The most incredible paragraph in Gessing’s column, however, is this:
. . .we at the Rio Grande Foundation hope to convince ever-larger numbers of New Mexicans that they, not those industries with the best lobbyists, are the best stewards of resources in the economy. This is not easy when massive, well-funded public relations campaigns are carried out to convince us otherwise, but we’ll keep trying.
This is a rather disingenuous statement coming from someone who directs an organization whose mission is to encourage certain policies (i.e., limited government), and who also is on the board of CARE, an organization that lobbies year-round for the extractive industries, most notably oil and gas, via a public relations campaign that includes in large part columns (like this one) that run in the Albuquerque Journal.

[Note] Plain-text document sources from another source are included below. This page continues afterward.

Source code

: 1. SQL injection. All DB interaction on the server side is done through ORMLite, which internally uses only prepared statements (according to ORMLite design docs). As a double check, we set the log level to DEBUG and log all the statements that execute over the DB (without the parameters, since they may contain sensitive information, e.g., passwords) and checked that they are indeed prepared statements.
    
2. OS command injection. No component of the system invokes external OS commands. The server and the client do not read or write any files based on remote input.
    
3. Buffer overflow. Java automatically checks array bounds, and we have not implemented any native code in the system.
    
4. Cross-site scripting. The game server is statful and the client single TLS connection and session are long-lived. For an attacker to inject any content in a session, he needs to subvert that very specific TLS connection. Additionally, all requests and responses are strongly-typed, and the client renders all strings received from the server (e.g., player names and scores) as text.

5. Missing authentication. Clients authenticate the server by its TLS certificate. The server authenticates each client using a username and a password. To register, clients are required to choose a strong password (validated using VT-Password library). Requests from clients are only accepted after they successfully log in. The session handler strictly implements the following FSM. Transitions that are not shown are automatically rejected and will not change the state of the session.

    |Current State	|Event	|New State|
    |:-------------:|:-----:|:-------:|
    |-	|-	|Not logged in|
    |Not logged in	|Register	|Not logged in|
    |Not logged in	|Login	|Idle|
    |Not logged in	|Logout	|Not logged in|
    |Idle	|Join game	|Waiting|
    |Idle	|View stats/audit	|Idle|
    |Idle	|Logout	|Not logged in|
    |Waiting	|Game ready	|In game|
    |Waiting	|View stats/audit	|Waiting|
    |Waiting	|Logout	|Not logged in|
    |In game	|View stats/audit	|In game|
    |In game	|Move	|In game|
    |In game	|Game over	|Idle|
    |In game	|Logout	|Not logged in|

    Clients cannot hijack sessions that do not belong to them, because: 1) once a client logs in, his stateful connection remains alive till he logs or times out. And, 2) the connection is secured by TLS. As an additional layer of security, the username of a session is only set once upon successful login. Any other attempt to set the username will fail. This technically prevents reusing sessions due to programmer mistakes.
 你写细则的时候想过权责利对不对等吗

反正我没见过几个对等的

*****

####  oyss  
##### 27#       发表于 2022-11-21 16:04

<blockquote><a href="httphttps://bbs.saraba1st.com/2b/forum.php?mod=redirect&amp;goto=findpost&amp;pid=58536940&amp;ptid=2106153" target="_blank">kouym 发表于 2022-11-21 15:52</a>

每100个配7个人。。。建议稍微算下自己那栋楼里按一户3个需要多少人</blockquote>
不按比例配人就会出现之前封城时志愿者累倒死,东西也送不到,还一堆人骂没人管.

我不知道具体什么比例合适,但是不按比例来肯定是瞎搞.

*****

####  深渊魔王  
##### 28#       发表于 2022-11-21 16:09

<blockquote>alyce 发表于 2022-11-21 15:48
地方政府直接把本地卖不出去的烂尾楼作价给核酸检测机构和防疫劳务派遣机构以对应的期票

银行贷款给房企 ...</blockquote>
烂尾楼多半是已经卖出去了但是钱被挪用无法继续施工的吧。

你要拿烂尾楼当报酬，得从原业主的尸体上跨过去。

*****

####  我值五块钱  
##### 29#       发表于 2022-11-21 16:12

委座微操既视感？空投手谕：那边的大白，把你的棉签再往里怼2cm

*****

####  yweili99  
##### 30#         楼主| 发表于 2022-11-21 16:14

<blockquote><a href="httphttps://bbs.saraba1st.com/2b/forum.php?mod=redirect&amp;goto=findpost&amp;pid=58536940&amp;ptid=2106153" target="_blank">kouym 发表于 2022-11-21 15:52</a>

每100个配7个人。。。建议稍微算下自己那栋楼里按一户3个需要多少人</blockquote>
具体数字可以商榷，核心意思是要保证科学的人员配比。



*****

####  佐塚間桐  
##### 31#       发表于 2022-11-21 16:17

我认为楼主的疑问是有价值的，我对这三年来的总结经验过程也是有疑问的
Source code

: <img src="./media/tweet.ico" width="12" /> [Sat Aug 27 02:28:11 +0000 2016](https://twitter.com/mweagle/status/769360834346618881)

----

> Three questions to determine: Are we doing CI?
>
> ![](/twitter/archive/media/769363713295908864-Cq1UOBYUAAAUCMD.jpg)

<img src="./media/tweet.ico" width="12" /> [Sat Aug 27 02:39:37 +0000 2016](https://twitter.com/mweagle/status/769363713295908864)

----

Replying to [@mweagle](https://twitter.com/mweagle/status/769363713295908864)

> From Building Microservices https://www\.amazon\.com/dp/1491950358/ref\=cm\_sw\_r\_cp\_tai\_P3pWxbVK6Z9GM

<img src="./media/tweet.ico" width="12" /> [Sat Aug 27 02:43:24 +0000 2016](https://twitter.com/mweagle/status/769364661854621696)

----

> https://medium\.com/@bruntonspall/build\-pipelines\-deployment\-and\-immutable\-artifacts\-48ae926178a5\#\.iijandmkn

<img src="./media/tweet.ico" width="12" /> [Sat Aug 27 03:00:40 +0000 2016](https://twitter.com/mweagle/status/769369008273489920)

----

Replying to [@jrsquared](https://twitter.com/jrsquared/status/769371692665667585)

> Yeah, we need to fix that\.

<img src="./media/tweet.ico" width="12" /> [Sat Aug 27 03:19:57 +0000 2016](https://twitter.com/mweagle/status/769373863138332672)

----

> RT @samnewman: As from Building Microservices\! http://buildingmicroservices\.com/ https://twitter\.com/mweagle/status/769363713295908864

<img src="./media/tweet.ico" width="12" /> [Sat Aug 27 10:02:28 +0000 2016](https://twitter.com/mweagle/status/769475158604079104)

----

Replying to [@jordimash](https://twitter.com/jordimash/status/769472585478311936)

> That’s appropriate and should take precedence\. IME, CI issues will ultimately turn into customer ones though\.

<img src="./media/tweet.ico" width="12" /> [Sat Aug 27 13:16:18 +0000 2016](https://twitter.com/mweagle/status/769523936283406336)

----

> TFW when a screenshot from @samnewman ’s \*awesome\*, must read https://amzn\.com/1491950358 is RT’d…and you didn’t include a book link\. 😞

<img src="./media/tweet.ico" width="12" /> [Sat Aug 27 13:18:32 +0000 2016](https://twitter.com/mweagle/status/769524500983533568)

The Journal has given this group generous and frequent coverage and space, despite its known biases, as we’ve commented on in previous posts.
The doctor/plumber analogy also fits when I look back on the first time I ever heard Gessing speak. After listening to several physicians testify in support of carbon emissions caps before the Environmental Improvement Board on March 1, the first day of hearings last year, Gessing took the podium and introduced himself as someone who had just become a father a month earlier, as if attempting to put himself on equal footing with the doctors who had just expressed concern about children’s health. (Gessing’s testimony that followed mainly consisted of questioning “the objectivity and fairness of the board.”)
Gessing’s colleague at CARE, Marita K. Noon, ostensibly made Gessing’s point regarding children’s health in a column that appeared a month later in the Journal’s sister publication, the Mountain View Telegraph. The air children breathe was not an issue for Noon, who asked readers instead to “think of permanent harm to the children” that would occur if oil and gas operations are regulated, thereby allegedly reducing royalties she claimed would otherwise go to children’s health care.
Fortunately for readers, in terms of the topic of the film industry incentives anyway, the Journal promises to provide an in-depth piece by Journal business reporter Winthrop Quigley in the Sunday Journal (Jan. 30). That’s according to a promo box that accompanied today’s (Jan. 24) reportage of Thursday’s meeting of the House Labor and Human Resources Committee. Now, that promises to be of service to readers.